VICTORIA -- The City of Victoria is actively working to break down walls for an industry that literally breaks down walls.
Demolition crews in the Capital Region traditionally mow down homes and older buildings with massive cranes and backhoes, but now a new disruptive movement in the field has caught the attention of city council and environmentalists.
"We dismantle buildings by hand, layer by layer," said Adam Corneil, founder of Vancouver-based company Unbuilders.
In a haze of dust, reflective vests and hard hats, Corneil's sizeable crew uses hand tools to cut apart the bones of an old Victoria character home on Cook Street.
The site at 1015 Cook St. is slated to become a new multi-unit development with ground level commercial opportunities.
First, though, a new way of dismantling the existing building is being used as an example of how environmentally friendly demolition can be.
"We are diverting 95 per cent of material from the landfill," said Corneil.
"If we took extra time, really 99 per cent of those materials could be diverted," he said.
Unbuilders specializes in a slow but sustainable method of tearing down walls.
The company's goal is to either reuse or recycle almost every piece of construction waste.
It's more costly and it's a slower demolition process for normally time-strapped construction contractors, but it's a method the City of Victoria is getting behind in a big way.
"It's a massive, massive step with zero waste Victoria," Mayor Lisa Helps told CTV Vancouver Island.
In December 2020, Victoria council voted to approve an ambitious plan to reduce city waste by 50 per cent by 2040.
"If we diverted all the construction waste currently going into the landfill, that would take us 10 per cent of the way to our targets," said Helps.
In an effort to cut red tape for companies like Unbuilders, city staff are in the final stages of drafting a deconstruction bylaw.
According to Helps, cities like Vancouver have reduced the amount of time it takes to gain permits for work like green demotion, which can reduce costs and bring the work on par with traditional demolition companies.
Council is expected to review the bylaw sometime in 2021.
Unbuilding by the numbers
In an average year, the City of Victoria says between 40 to 60 structures are torn down.
City staff say 80 per cent of those buildings are homes.
Based on research out of Vancouver, which the city of Victoria cites, a typical home would create roughly 100 tonnes of waste which is sent to a landfill.
Considering the low end of Victoria's estimate for yearly demolitions, using a new demolition method could divert roughly 3,200 tonnes of waste from the dump each year.
Victoria staff say in the past year, just two construction companies have hired Unbuilder-style demolition teams.
Buying in
Adam Corneil is on the forefront of an industry and knows full-well that it will mean growing pains.

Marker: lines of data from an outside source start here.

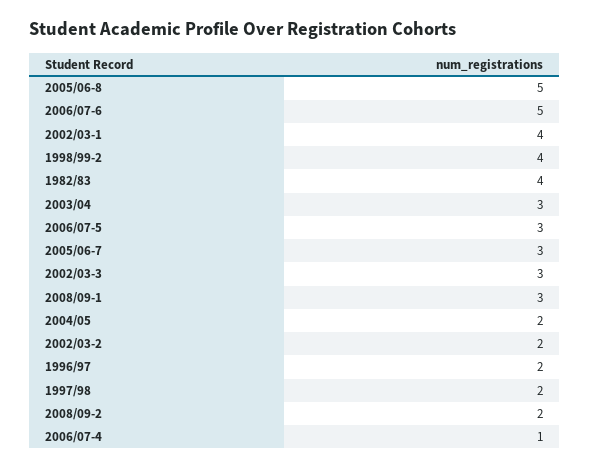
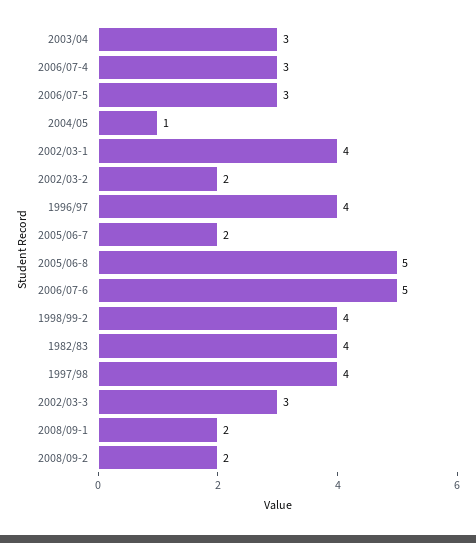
  {
    "2005/06-8": 5,
    "2006/07-6": 5,
    "2002/03-1": 4,
    "1998/99-2": 4,
    "1982/83": 4,
    "2003/04": 3,
    "2006/07-5": 3,
-   "2005/06-7": 3,
+   "2005/06-7": 2,
    "2002/03-3": 3,
-   "2008/09-1": 3,
+   "2008/09-1": 2,
-   "2004/05": 2,
+   "2004/05": 1,
    "2002/03-2": 2,
-   "1996/97": 2,
+   "1996/97": 4,
-   "1997/98": 2,
+   "1997/98": 4,
    "2008/09-2": 2,
-   "2006/07-4": 1
+   "2006/07-4": 3
  }

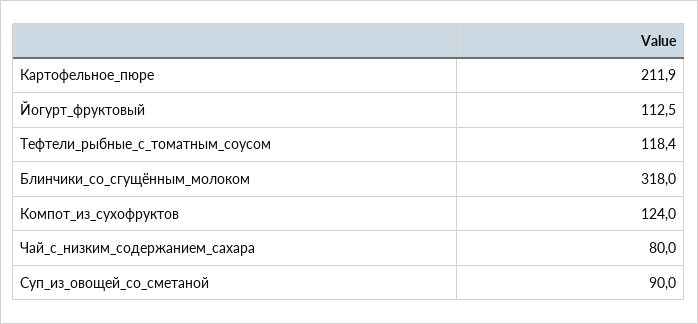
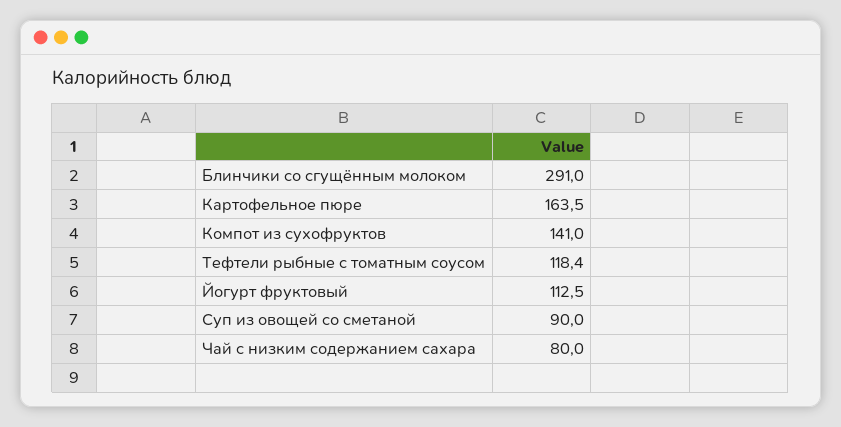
  {
-   "Картофельное_пюре": 211.9,
+   "Картофельное_пюре": 163.5,
    "Йогурт_фруктовый": 112.5,
    "Тефтели_рыбные_с_томатным_соусом": 118.4,
-   "Блинчики_со_сгущённым_молоком": 318,
+   "Блинчики_со_сгущённым_молоком": 291,
-   "Компот_из_сухофруктов": 124,
+   "Компот_из_сухофруктов": 141,
    "Чай_с_низким_содержанием_сахара": 80,
    "Суп_из_овощей_со_сметаной": 90
  }

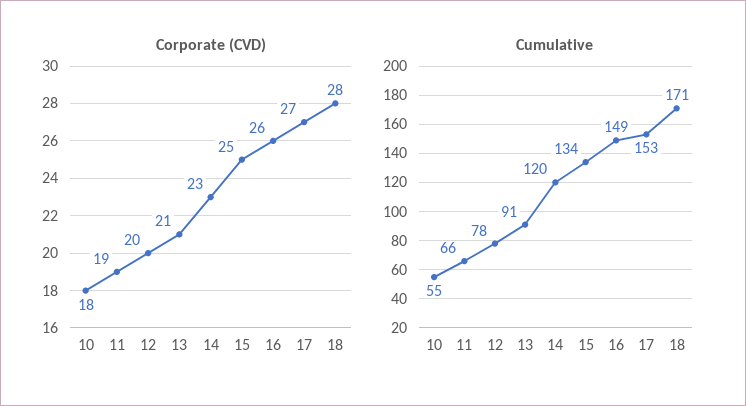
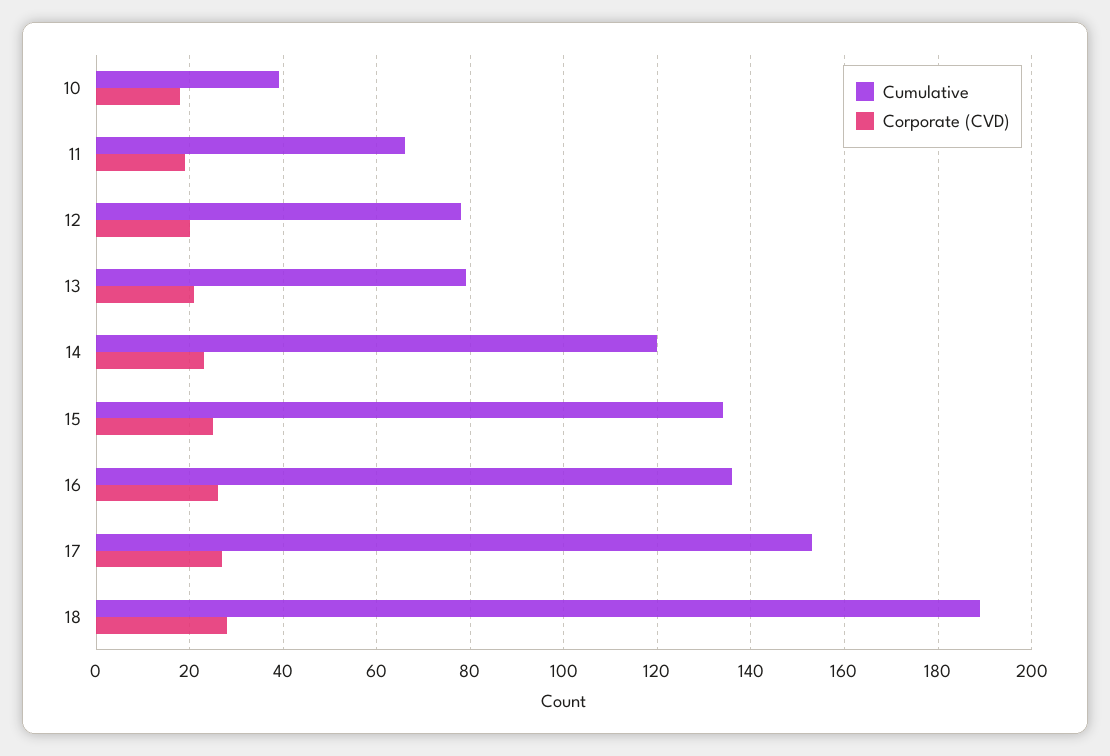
  {
    "Corporate (CVD)": {
      "10": 18,
      "11": 19,
      "12": 20,
      "13": 21,
      "14": 23,
      "15": 25,
      "16": 26,
      "17": 27,
      "18": 28
    },
    "Cumulative": {
-     "10": 55,
+     "10": 40,
      "11": 66,
      "12": 78,
-     "13": 91,
+     "13": 80,
      "14": 120,
      "15": 134,
-     "16": 149,
+     "16": 135,
      "17": 153,
-     "18": 171
+     "18": 190
    }
  }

"You throw a glass bottle in the garbage, you feel guilty. That is the way we need people to start looking at demolition," he said. "We need this industry and society to shift."
Corneil has seen a slow trickle of business on Vancouver Island, but he expects things to pick up with cities like Victoria and Nanaimo looking to create legislation for green demolition.
The other side of the coin is contractors. Time and money are always a factor, and Unbuilding is currently slower and more costly.
"It's like everything we've done as far as recycle and renewal and going green, it takes time," said Darren Muscoby with Victoria's One Time Construction.
"It starts expensive and then the price always comes down," he said.
Muscoby says small, efficient and cost-effective demolition companies aren't going anywhere fast. But he knows money is a key driver in the business.
He expects if bylaws can even the playing field between the old way and the new, few would not consider recycling over the dump.